Philippine Daily Inquirer | 04/22/2007
Asia-Pacific trade ministers defend bilateral deals
By Jason Subler
BOAO, China — Two trade ministers from Asia-Pacific nations on Saturday defended bilateral and regional trade agreements as potentially contributing to, not detracting from, the global trade regime.
The proliferation of bilateral free trade agreements (FTAs) and regional trade agreements (RTAs) in recent years is seen by some as a threat to the future of the World Trade Organization and the ongoing Doha Round of trade negotiations.
Lim Hng Kiang, Singapore’s Minister for Trade and Industry, said that bilateral, sub-regional and regional trade deals were complementary to a multilateral trade regime.
Lim said that while there was some danger that a proliferation of such deals could be like "taking away brick by brick" from the global trade regime, that did not have to be the case if those agreements were held to high standards.
"My counter-image is : We want a global trading regime as epitomised by WTO and Doha, but every bilateral and every RTA should be a brick building towards that potential," he told the Boao Forum for Asia being held in the southern Chinese island province of Hainan.
Lim said that with multilateral negotiations like Doha often getting watered down, regional deals were able to set higher standards.
The Doha round all but collapsed last year over deep differences especially over agriculture, but ministers from a number of trading powers said earlier this month that they would aim to hammer out a deal by the end of this year.
Brick in the wall
Warren Truss, Australian Minister for Trade, told the same forum that the perception of lack of progress on Doha had prompted some countries to do more bilateral deals.
Sticking with the brick metaphor, Truss said that he too did not think that bilateral FTAs necessarily detracted from the global trading regime.

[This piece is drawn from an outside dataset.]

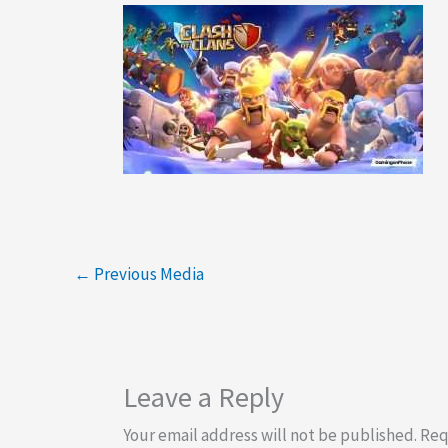
←
Previous Media
Leave a Reply
Your email address will not be published.
Req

"In fact, it can be adding a brick to the wall because every time countries can reach agreement for a bilateral FTA, they’re developing the text or the solutions that might be able to be multilateralized," he said.
"So a series of bilateral FTAs can, in fact, build the wall rather than tear it down."
Truss said Australia would continue to actively work on further bilateral or regional trade deals.
Australia already has FTAs with New Zealand, Singapore, Thailand and the United States. It is currently in negotiations with a number of other countries including China, Japan and Malaysia.
Still, Truss said that Australia was prioritizing working towards a successful conclusion of the Doha round.
"It is very important for us to achieve the necessary breakthroughs to bring Doha to a finality this calendar year," he said, adding that both developed and developing countries needed to show more flexibility.
"You can’t wait for the Europeans and the Americans to do it all. They have an important leadership role to play and they need to do more, but the developing world will also need to participate by being willing to open up its markets," Truss said.